WHAT YOU HAVE TO DO:
In the listing below, pick out lines with "world".

DATA FOR THIS EXERCISE:
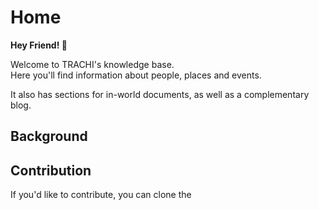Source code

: # Home

**Hey Friend! 👋**

Welcome to TRACHI's knowledge base.  
Here you'll find information about people, places and events.  

It also has sections for in-world documents, as well as a complementary blog.

## Background


## Contribution
If you'd like to contribute, you can clone the 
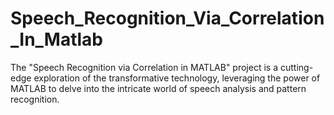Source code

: # Speech_Recognition_Via_Correlation_In_Matlab
The "Speech Recognition via Correlation in MATLAB" project is a cutting-edge exploration of the transformative technology, leveraging the power of MATLAB to delve into the intricate world of speech analysis and pattern recognition.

EXPECTED OUTPUT:
It also has sections for in-world documents, as well as a complementary blog.
The "Speech Recognition via Correlation in MATLAB" project is a cutting-edge exploration of the transformative technology, leveraging the power of MATLAB to delve into the intricate world of speech analysis and pattern recognition.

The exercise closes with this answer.